I don’t know if you’ve heard of it, but it’s extremely useful.

Transition Slowly
I was watching an interview with best selling author Robert Greene and he illustrated an example of someone he knew transitioning out of a job she disliked into doing what she loved.

She was a lawyer by trade, but what she really wanted to do is write. Instead of quitting her job instantly and writing a novel when she had little to no experience in writing, she started by writing about what she knew. She wrote articles on legal issues and then after gaining some experience in writing she moved on to writing about other subjects.

This is an example of the idea of using what you’ve learned from your years of employment to transition into a new field.

Keep Your Job and Start a Side Project
It might not not feasible for you to drop everything you’re doing and start your project without a safety net. You may have obligations that require you to have a steady source of income.

If you want to write, start blogging in your free time. If you want to build an online business, build it on the side until you make enough money to actually quit your job.

Find the Time for Your Dreams
I know that it’s hard to find time to work on your side project when you have so many other things going on. Working forty hours a week is already tiring enough for many of and it can be difficult to find the time and energy to pursue something else in addition to that.

If you want to live the life of your dreams, you have to find the time.

Wake up earlier, use any increment of free time and devote it to your project, even if it’s 30 minutes.
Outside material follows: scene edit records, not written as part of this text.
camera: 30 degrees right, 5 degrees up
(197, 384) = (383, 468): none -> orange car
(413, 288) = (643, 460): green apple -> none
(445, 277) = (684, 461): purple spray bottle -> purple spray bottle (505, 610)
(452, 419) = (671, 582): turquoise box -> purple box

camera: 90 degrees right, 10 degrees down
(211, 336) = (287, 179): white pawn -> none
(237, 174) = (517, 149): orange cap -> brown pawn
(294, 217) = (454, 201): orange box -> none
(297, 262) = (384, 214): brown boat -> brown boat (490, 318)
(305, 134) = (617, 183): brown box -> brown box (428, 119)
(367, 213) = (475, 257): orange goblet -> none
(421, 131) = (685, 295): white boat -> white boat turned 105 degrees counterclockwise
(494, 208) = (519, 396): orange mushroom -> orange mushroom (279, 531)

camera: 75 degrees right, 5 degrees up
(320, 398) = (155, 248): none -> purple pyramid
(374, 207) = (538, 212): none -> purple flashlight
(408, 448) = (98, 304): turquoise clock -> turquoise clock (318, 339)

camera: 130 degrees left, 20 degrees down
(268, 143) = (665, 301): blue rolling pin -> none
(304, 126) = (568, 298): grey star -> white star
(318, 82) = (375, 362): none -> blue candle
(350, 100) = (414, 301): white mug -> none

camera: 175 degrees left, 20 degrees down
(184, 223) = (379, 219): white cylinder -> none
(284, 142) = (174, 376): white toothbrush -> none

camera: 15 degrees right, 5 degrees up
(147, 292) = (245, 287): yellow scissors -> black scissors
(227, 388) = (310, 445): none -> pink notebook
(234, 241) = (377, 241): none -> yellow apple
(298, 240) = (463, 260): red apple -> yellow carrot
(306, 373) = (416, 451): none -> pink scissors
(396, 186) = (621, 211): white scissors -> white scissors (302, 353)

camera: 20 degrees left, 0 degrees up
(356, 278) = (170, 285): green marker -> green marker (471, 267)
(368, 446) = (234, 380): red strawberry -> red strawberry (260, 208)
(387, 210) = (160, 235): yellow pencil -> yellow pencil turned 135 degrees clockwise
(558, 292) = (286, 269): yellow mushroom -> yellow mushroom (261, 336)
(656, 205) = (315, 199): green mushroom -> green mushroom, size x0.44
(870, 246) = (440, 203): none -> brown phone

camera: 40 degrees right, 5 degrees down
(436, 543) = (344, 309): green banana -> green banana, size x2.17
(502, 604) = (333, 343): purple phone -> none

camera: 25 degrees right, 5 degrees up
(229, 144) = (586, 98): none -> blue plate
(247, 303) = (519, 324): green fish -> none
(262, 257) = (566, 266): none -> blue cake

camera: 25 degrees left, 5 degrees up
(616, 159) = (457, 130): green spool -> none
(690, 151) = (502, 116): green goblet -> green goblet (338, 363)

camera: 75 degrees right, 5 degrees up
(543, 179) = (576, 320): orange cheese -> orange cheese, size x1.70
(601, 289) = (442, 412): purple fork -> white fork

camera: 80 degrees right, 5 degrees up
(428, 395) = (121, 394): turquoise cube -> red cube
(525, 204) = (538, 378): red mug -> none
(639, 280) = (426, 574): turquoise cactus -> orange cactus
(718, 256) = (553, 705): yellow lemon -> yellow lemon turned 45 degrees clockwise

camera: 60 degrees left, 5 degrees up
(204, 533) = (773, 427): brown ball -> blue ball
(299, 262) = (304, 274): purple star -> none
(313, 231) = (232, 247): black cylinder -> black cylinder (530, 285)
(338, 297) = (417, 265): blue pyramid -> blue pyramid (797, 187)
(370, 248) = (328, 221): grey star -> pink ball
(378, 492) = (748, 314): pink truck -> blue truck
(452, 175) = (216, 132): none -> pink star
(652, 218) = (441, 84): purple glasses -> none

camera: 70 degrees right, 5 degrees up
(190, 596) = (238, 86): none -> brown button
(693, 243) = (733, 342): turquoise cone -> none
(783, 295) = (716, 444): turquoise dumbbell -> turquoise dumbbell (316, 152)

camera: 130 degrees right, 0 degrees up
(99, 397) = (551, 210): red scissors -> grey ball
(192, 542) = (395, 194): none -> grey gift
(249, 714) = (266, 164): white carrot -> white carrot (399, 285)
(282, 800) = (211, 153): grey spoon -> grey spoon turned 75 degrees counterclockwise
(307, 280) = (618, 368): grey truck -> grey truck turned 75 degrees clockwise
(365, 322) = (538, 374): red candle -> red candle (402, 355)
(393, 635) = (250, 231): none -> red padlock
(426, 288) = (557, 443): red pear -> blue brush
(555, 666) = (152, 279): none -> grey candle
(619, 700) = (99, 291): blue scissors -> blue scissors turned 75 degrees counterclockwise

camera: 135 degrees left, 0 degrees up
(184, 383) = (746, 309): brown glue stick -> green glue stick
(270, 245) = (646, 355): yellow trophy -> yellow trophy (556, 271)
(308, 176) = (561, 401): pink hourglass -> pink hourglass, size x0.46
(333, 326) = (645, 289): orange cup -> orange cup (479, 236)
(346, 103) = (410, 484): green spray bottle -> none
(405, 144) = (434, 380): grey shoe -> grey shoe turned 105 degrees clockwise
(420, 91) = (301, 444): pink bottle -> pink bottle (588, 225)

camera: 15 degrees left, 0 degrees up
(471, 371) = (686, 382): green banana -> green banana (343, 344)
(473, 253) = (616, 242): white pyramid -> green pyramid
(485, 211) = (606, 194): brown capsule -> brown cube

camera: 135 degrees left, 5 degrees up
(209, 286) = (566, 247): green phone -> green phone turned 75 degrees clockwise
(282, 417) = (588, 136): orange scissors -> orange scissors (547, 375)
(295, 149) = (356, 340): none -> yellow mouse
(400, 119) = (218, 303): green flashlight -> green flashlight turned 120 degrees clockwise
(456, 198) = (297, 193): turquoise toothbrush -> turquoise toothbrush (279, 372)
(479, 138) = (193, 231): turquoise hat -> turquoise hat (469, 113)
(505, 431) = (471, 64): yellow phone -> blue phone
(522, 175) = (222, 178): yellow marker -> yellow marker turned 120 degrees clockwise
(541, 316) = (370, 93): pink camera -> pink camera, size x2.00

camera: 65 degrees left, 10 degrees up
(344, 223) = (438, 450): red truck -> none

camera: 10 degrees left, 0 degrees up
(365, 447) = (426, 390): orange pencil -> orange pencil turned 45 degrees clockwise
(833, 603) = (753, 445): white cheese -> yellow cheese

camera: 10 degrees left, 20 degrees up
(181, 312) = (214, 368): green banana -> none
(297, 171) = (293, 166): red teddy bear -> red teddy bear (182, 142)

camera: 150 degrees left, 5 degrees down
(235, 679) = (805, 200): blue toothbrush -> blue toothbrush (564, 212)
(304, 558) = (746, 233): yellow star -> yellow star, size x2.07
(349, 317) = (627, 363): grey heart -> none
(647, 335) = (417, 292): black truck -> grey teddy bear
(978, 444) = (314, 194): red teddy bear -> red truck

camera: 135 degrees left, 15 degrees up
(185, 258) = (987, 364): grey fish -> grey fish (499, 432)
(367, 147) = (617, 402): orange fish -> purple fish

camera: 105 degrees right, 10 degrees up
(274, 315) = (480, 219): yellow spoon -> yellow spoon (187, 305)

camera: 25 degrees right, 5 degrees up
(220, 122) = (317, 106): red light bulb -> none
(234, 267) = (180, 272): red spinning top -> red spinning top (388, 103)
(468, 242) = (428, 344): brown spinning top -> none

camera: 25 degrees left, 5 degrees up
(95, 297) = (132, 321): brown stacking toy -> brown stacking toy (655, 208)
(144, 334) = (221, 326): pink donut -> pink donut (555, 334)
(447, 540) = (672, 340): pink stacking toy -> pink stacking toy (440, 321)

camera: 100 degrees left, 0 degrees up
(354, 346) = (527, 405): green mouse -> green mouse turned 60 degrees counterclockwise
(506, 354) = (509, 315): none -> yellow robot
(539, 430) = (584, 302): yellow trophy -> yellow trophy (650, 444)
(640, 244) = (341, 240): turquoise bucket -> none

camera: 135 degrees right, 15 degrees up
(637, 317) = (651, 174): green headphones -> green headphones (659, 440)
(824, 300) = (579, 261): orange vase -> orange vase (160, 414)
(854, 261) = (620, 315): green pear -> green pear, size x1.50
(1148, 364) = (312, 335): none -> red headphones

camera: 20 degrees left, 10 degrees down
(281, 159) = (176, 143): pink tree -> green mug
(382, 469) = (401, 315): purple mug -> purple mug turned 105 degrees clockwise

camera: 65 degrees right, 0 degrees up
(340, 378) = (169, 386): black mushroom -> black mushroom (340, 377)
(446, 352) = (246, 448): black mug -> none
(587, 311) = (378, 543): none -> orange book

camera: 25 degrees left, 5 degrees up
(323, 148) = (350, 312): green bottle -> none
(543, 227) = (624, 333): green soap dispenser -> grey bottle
Perhaps instead of watching three hours of television every day you could use that time towards creating a better life for yourself. Do whatever it takes to make it happen.

Use the Job you Hate as Motivation
Every time you feel like giving up on your dreams, picture yourself working at this job you hate for the rest of your life.

You’re going to need a reason to keep you motivated.

Decide that enough is enough. Become so disgusted with your situation that you become committed and have the resolve to follow through with your mission.

Negative emotions can be useful as long as you don’t let them overtake you. A little fear is good for you, as long as it’s not paralyzing, and you should definitely be afraid of living a crappy life.
Do you have what it takes to find a way out?